The beef helps eliminate food waste.
In Portland, Oregon at chef Chris Cosentino's meat- and offal-centric restaurant Jackrabbit, where trotters are prepared three ways and the pigs' heads are served whole, the cheeseburger is otherworldly. It's like a meat angel sent from heaven, only heaven is a cow and angels are edible. Topped with melty cheddar, dripping with a bacon-and-tomato jam and served with the option of a sizzled egg or foie gras, the burger is made with meat from dairy cattle, and all in the name of sustainability (but also in the name of a damn delicious burger). In my thirty-something years of life, I have consumed countless cheeseburgers, but have never knowingly consumed one made from the meat of dairy cattle. Dairy cattle. It’s not only a sustainable practice that helps eliminate food waste, but Cosentino’s robust burger proves the beef’s elevated flavor.

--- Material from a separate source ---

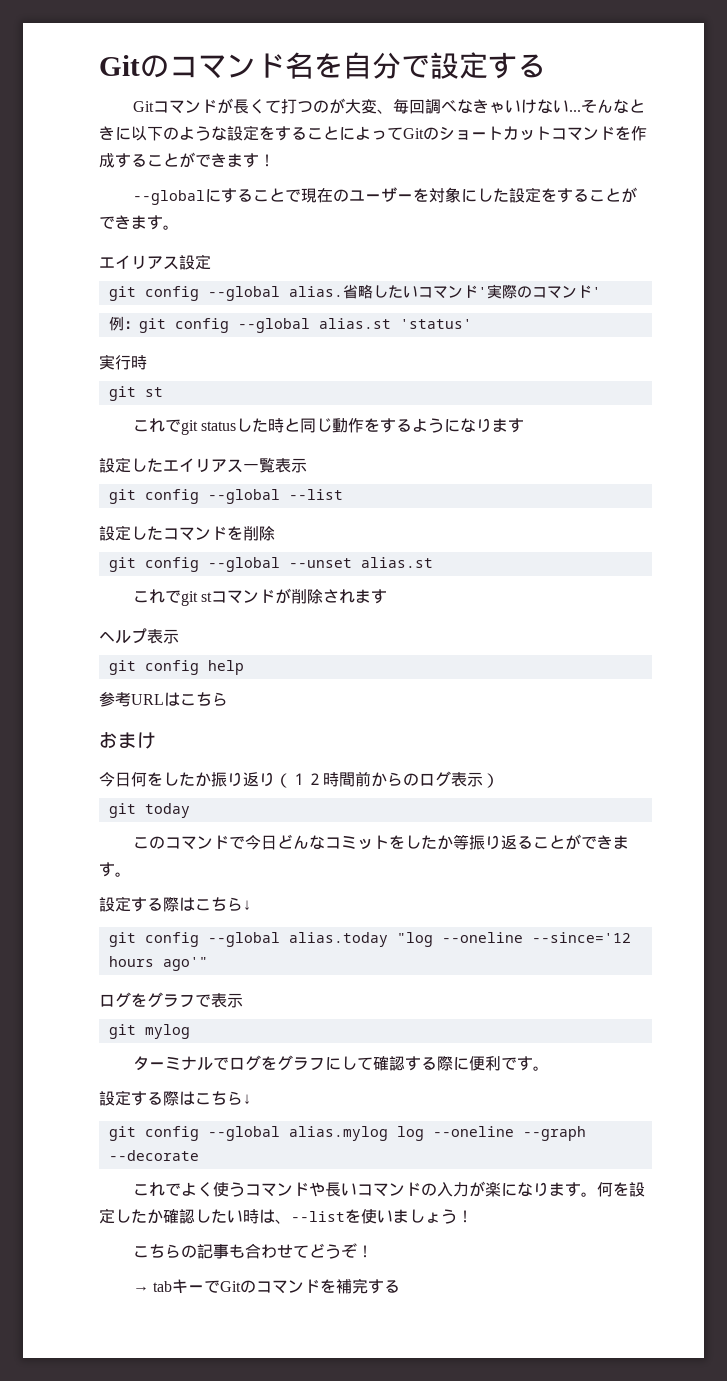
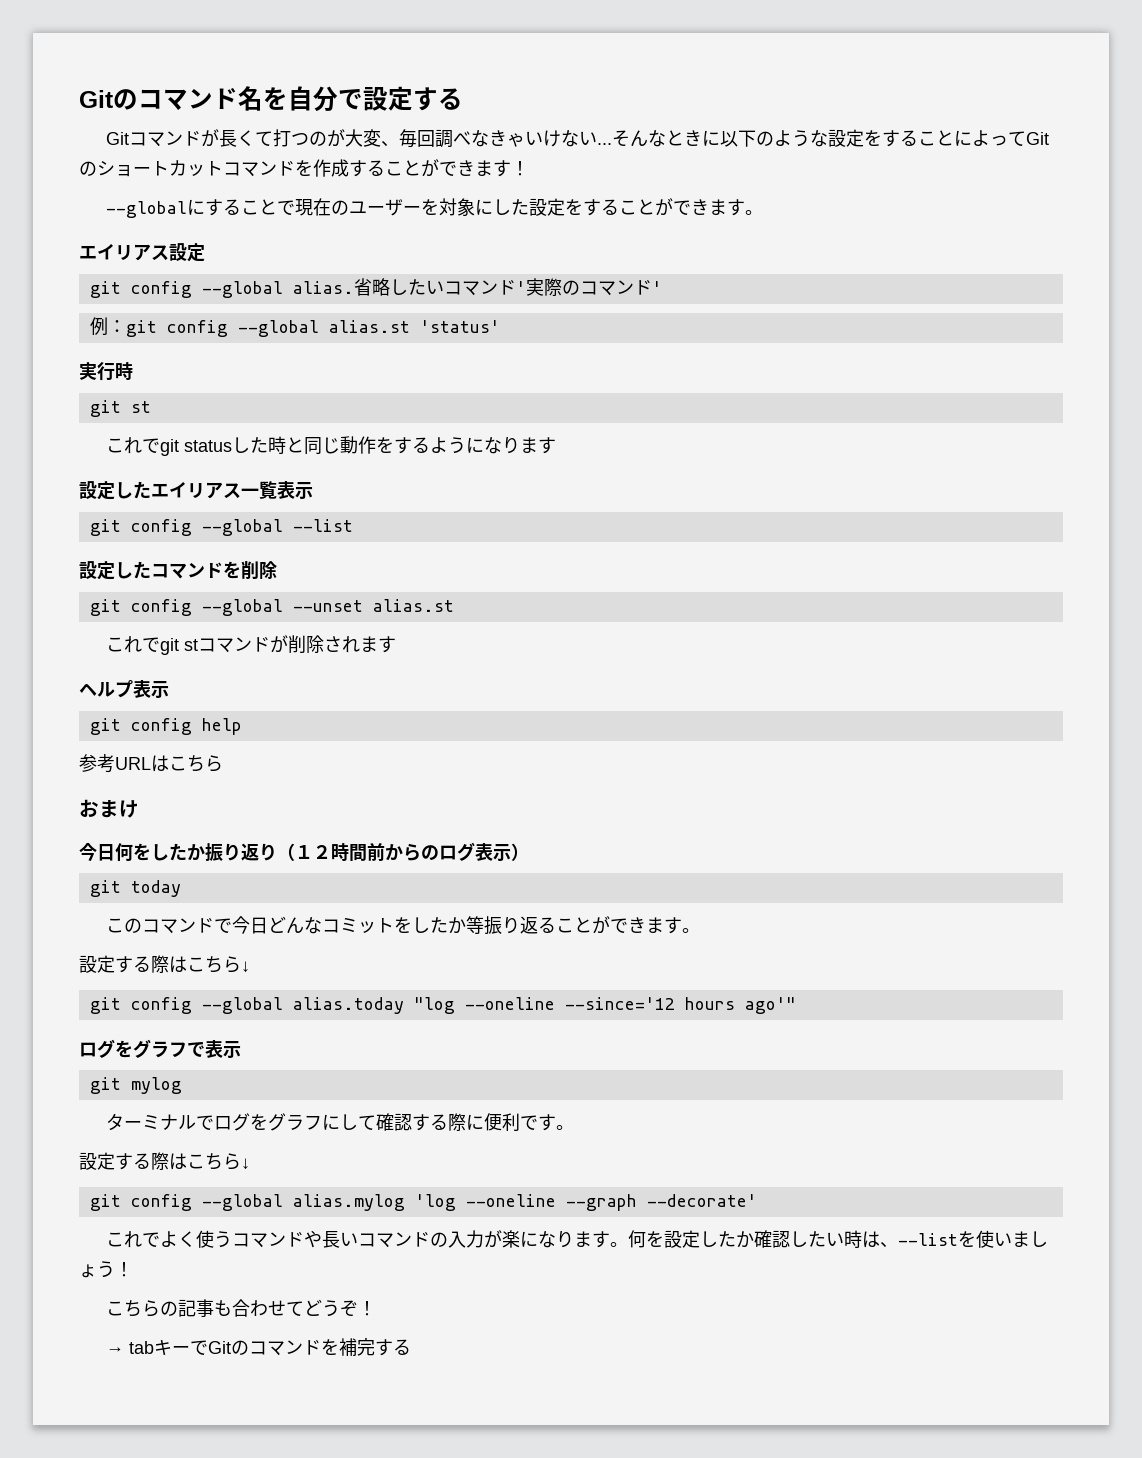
[396,1126,424,1141] log -> [414,1194,456,1211] 'log
[108,1150,199,1161] --decorate -> [646,1194,757,1207] --decorate'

In case it isn’t clear, the difference between dairy cattle and beef cattle is pretty straightforward: dairy cattle are bred to produce dairy, and beef cattle are bred to be slaughtered and processed for beef. Now that we’ve unearthed this complicated distinction, let’s move on to the real meat (sorry) of the conversation. Dairy cattle can only produce so much dairy, and once they’ve maxed out, they’re, well, sent to that special farm with your childhood pet. Cosentino, among a few other prominent meat mongers in the culinary industry, have found a sustainable solution to the inevitable food waste we face when the milk runs dry. “We talk in this country about food waste, but nobody really thinks it through anymore,” says Cosentino. “There were a couple guys in the Bay Area who started taking retired dairy cattle and putting them out to pasture, letting them graze and roam. What you end up with is a cow that’s more mature, with more structure, more muscle, more myoglobin … so why not put them back into the food system?” (Myoglobin is the protein that delivers oxygen to muscle tissue and gives meat its color.)
In 2015, Business Insider reported on Mindful Meats, a groundbreaking beef purveyor that processes only mature, dual-purpose, grass-fed cattle from organic dairy farms in hopes of ultimately changing the way our meat-loving country views, sources and consumes meat. Today, you can buy dairy cattle meat in grocery stores, butcher shops and online.
“Back in the day, cattle weren’t raised for meat; they were raised as working animals,” says Cosentino. Letting the older, retired dairy cattle graze and roam about after they’ve ceased to produce milk—at about five years—keeps their muscles working, producing naturally aged, super tender and myoglobin-y meat. Beef cattle, on the other hand, are typically slaughtered at right around a year and a half. Cosentino likened the difference to chicken breast. “What does chicken breast taste like?” he asked. “Nothing,” I said. “Okay, and what does a chicken thigh taste like? Something,” he said, “because it’s the part of the animal that’s being worked. We call dairy cattle ‘antique’ because it’s got age on it and it’s been worked, and we make a burger with it because it’s got depth and character—it’s not one dimensional.”
Cosentino cooks with a nose-to-tail ethos—the epitome of sustainable cooking—and his menus are like pedestals for organ meats and odd bits (this is a strong argument in favor of adding that foie to your burger, in case you were wavering). His re-implementation of dairy cattle into the food system just takes this mindset one step further. “We’ve gotten in a couple different [dairy cattle] cuts for steak, those work really well. We do the burger at The Acacia House in Napa, too,” says Cosentino. “It’s a different thought process; it’s about flavor and sustainability, it’s about being bigger.” It’s also about burger perfection. I wouldn’t steer you wrong … sorry, I’ll see myself out.